**Dataset records**:
--- START ---
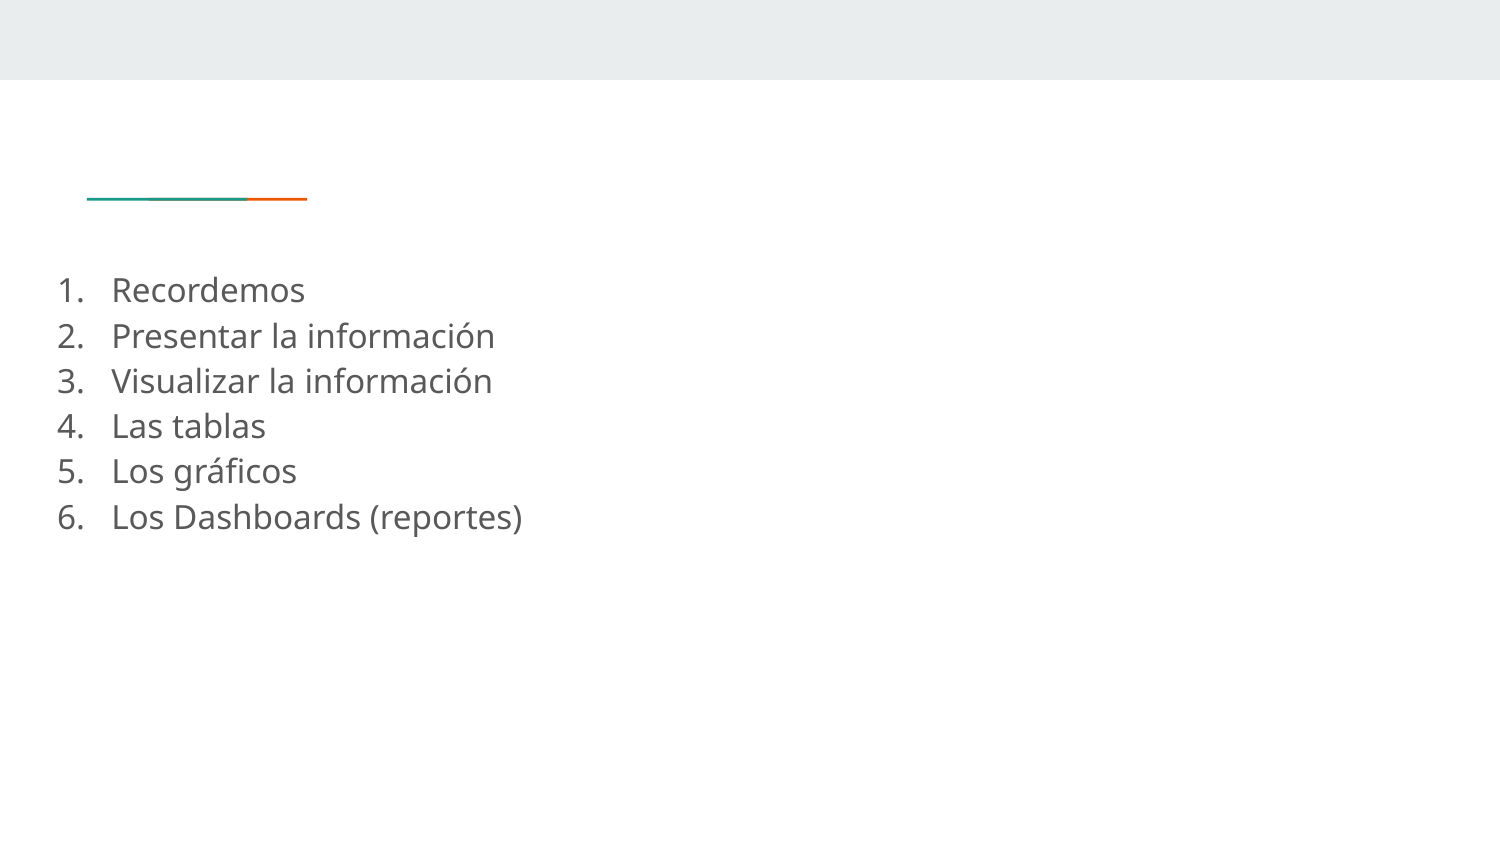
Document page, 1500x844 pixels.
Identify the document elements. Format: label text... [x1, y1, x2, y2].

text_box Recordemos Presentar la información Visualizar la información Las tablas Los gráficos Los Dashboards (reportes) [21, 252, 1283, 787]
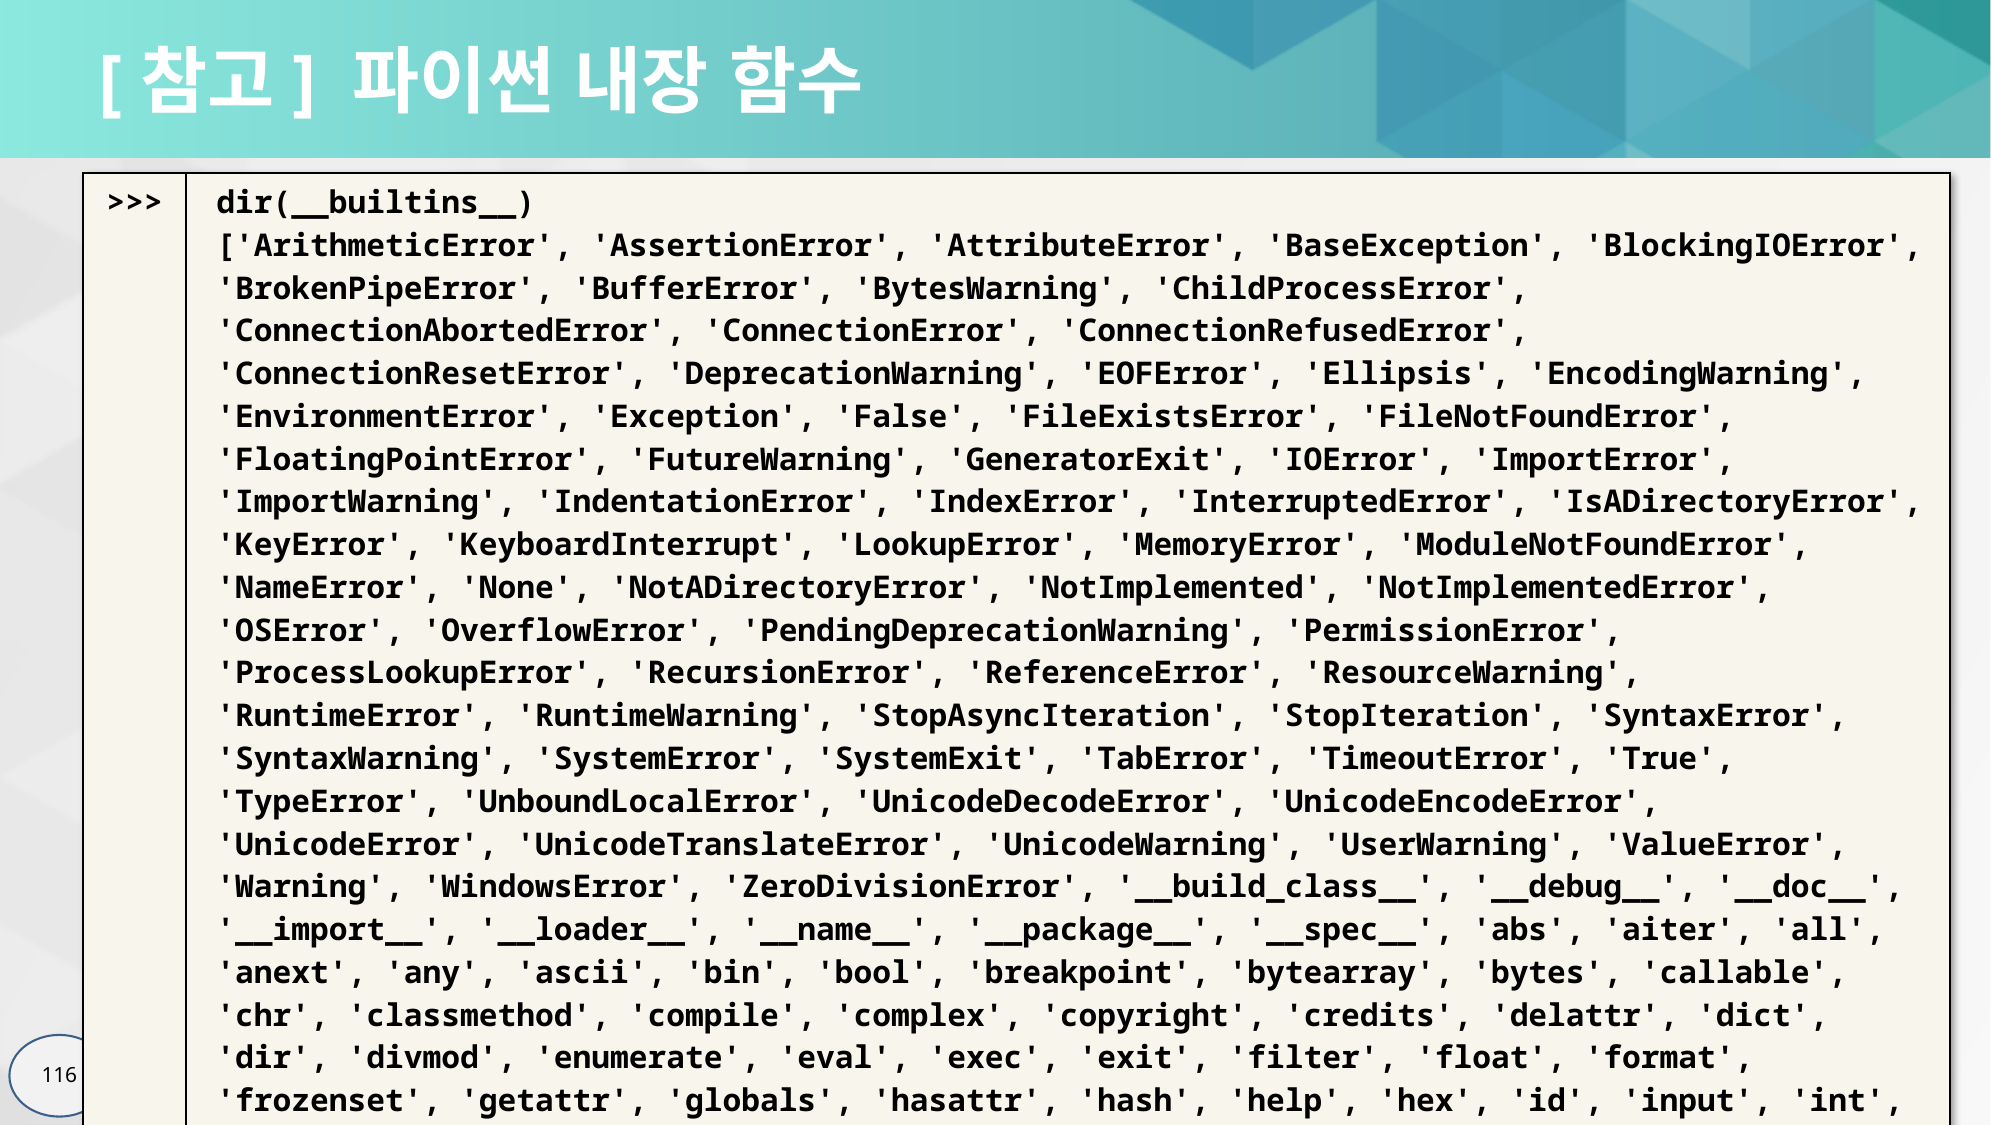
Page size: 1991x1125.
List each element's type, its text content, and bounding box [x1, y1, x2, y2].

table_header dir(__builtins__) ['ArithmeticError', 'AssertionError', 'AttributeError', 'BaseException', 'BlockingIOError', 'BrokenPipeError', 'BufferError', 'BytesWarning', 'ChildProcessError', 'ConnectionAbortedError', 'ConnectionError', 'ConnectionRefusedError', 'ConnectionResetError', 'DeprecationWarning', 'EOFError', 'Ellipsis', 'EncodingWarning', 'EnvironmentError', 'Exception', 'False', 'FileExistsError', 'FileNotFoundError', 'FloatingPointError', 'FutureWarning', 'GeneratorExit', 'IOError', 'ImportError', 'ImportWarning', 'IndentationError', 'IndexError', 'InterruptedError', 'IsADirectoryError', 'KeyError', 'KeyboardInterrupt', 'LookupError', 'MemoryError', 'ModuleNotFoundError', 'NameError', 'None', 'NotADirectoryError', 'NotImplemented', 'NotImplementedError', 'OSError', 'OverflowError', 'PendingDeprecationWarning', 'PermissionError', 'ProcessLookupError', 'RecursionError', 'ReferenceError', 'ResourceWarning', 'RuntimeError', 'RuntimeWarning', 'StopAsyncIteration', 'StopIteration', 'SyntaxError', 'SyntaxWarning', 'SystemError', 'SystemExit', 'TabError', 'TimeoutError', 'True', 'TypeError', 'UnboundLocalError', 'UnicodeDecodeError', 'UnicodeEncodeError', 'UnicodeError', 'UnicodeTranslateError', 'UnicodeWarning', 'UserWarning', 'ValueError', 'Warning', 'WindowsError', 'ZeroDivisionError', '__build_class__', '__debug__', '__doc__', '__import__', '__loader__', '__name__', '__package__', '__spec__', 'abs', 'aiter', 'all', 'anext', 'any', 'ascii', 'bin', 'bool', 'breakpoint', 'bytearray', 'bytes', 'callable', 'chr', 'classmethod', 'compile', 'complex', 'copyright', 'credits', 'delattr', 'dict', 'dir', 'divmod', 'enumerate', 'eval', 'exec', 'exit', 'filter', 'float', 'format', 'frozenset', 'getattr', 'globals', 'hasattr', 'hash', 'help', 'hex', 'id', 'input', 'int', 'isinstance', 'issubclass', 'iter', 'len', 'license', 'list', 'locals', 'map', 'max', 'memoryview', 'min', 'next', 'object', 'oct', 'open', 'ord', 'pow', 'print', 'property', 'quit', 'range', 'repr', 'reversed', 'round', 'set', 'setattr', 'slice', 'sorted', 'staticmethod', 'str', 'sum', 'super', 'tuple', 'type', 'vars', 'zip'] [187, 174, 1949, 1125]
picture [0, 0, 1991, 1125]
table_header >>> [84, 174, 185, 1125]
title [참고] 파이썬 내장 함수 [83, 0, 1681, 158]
--- END ---
**Work task**:
Give back, unaltered, each line of the listing from the first to the line that contains "Page size: 1991x1125.", leaving every picture out.

**The completed task**:
Document page, 1500x844 pixels.
Identify the document elements. Format: label text... [x1, y1, x2, y2].

text_box Recordemos Presentar la información Visualizar la información Las tablas Los gráficos Los Dashboards (reportes) [21, 252, 1283, 787]
Page size: 1991x1125.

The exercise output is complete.